TASK ITEM:
Identify every line in the records that contains the word "libero", and copy each of those lines. Case counts.

******

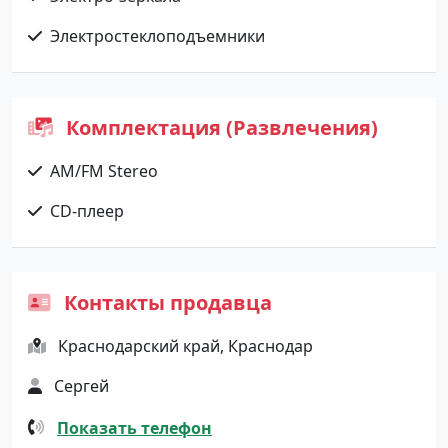
Электростеклоподъемники
Комплектация (Развлечения)
AM/FM Stereo
CD-плеер
Контакты продавца
Краснодарский край, Краснодар
Сергей
Показать телефон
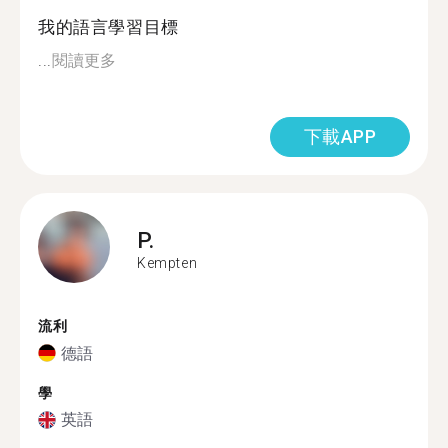
我的語言學習目標
...
閱讀更多
下載APP
P.
Kempten
流利
德語
學
英語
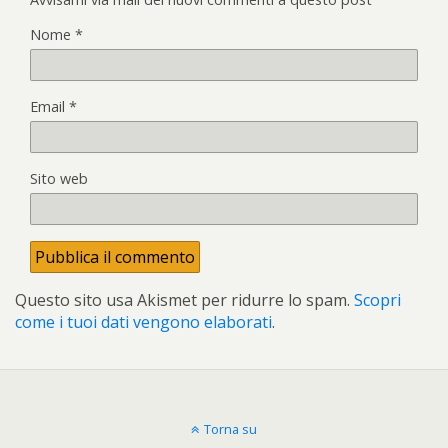
Nome
*
Email
*
Sito web
Questo sito usa Akismet per ridurre lo spam.
Scopri
come i tuoi dati vengono elaborati
.
Torna su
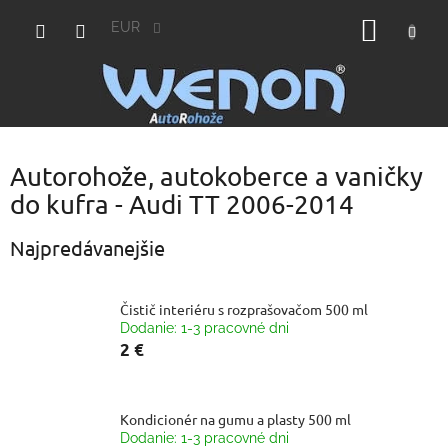
Prejsť
NÁKU
na
EUR
obsah
KOŠÍK
Autorohože, autokoberce a vaničky
do kufra - Audi TT 2006-2014
Najpredávanejšie
Čistič interiéru s rozprašovačom 500 ml
Dodanie: 1-3 pracovné dni
2 €
Kondicionér na gumu a plasty 500 ml
Dodanie: 1-3 pracovné dni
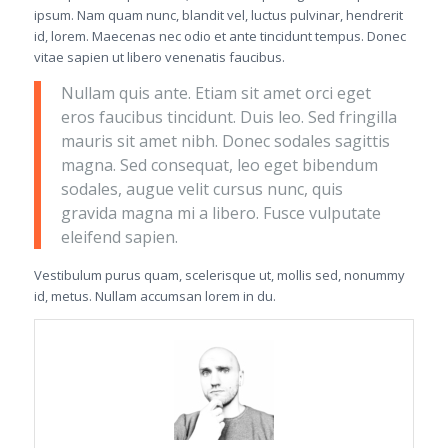
ipsum. Nam quam nunc, blandit vel, luctus pulvinar, hendrerit
id, lorem. Maecenas nec odio et ante tincidunt tempus. Donec
vitae sapien ut libero venenatis faucibus.
Nullam quis ante. Etiam sit amet orci eget
eros faucibus tincidunt. Duis leo. Sed fringilla
mauris sit amet nibh. Donec sodales sagittis
magna. Sed consequat, leo eget bibendum
sodales, augue velit cursus nunc, quis
gravida magna mi a libero. Fusce vulputate
eleifend sapien.
Vestibulum purus quam, scelerisque ut, mollis sed, nonummy
id, metus. Nullam accumsan lorem in du.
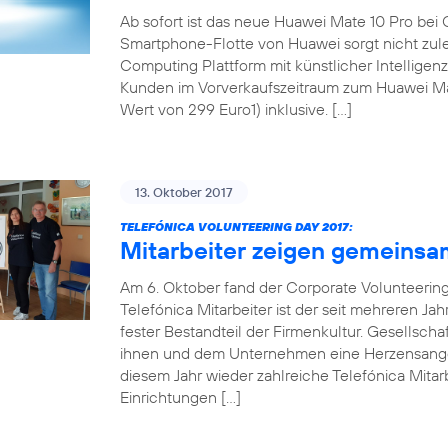
Ab sofort ist das neue Huawei Mate 10 Pro bei 
Smartphone-Flotte von Huawei sorgt nicht zul
Computing Plattform mit künstlicher Intellige
Kunden im Vorverkaufszeitraum zum Huawei Mat
Wert von 299 Euro1) inklusive. […]
13. Oktober 2017
TELEFÓNICA VOLUNTEERING DAY 2017:
Mitarbeiter zeigen gemeinsa
Am 6. Oktober fand der Corporate Volunteering 
Telefónica Mitarbeiter ist der seit mehreren Ja
fester Bestandteil der Firmenkultur. Gesellsch
ihnen und dem Unternehmen eine Herzensangel
diesem Jahr wieder zahlreiche Telefónica Mitarb
Einrichtungen […]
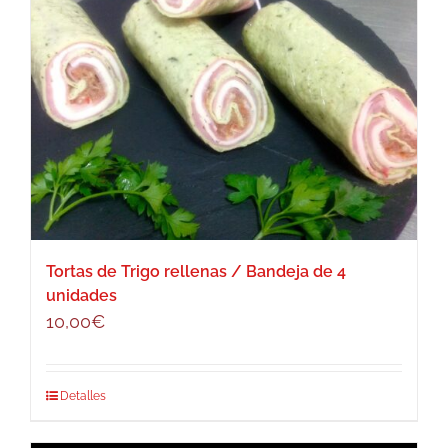
Tortas de Trigo rellenas / Bandeja de 4
unidades
10,00
€
Detalles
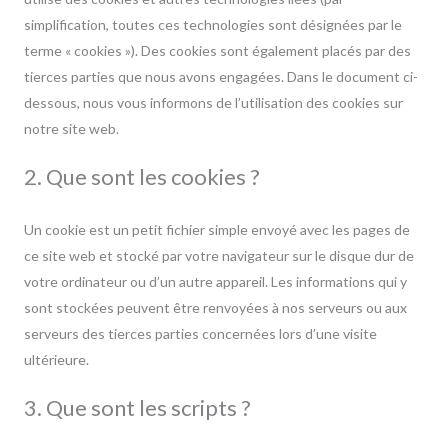
simplification, toutes ces technologies sont désignées par le
terme « cookies »). Des cookies sont également placés par des
tierces parties que nous avons engagées. Dans le document ci-
dessous, nous vous informons de l’utilisation des cookies sur
notre site web.
2. Que sont les cookies ?
Un cookie est un petit fichier simple envoyé avec les pages de
ce site web et stocké par votre navigateur sur le disque dur de
votre ordinateur ou d’un autre appareil. Les informations qui y
sont stockées peuvent être renvoyées à nos serveurs ou aux
serveurs des tierces parties concernées lors d’une visite
ultérieure.
3. Que sont les scripts ?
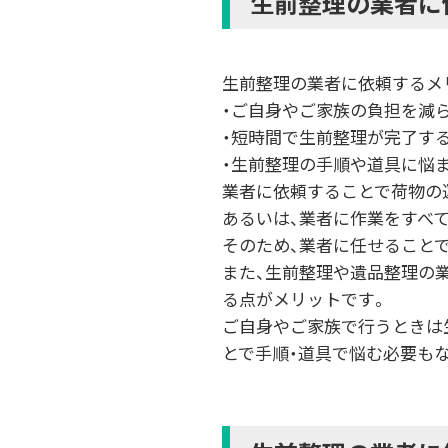
生前整理の業者に
生前整理の業者に依頼するメ
・ご自身やご家族の負担を減
・短時間で生前整理が完了す
・生前整理の手順や道具に悩
業者に依頼することで荷物の
あるいは、業者に作業をすべ
そのため、業者に任せること
また、生前整理や遺品整理の
る点がメリットです。
ご自身やご家族で行うときは
とで手順・道具で悩む必要も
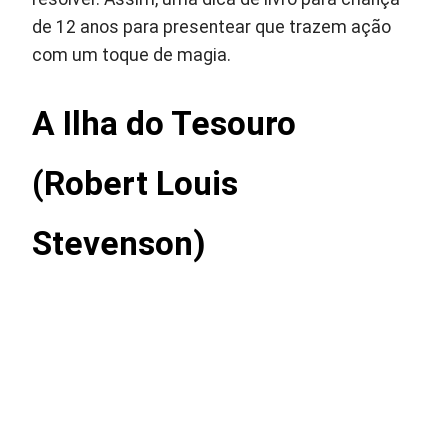
de 12 anos para presentear que trazem ação
com um toque de magia.
A Ilha do Tesouro
(Robert Louis
Stevenson)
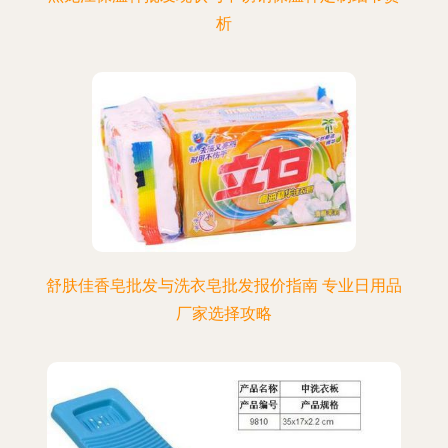
析
舒肤佳香皂批发与洗衣皂批发报价指南 专业日用品
厂家选择攻略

******

FINISHED EXERCISE:
vitae sapien ut libero venenatis faucibus.
gravida magna mi a libero. Fusce vulputate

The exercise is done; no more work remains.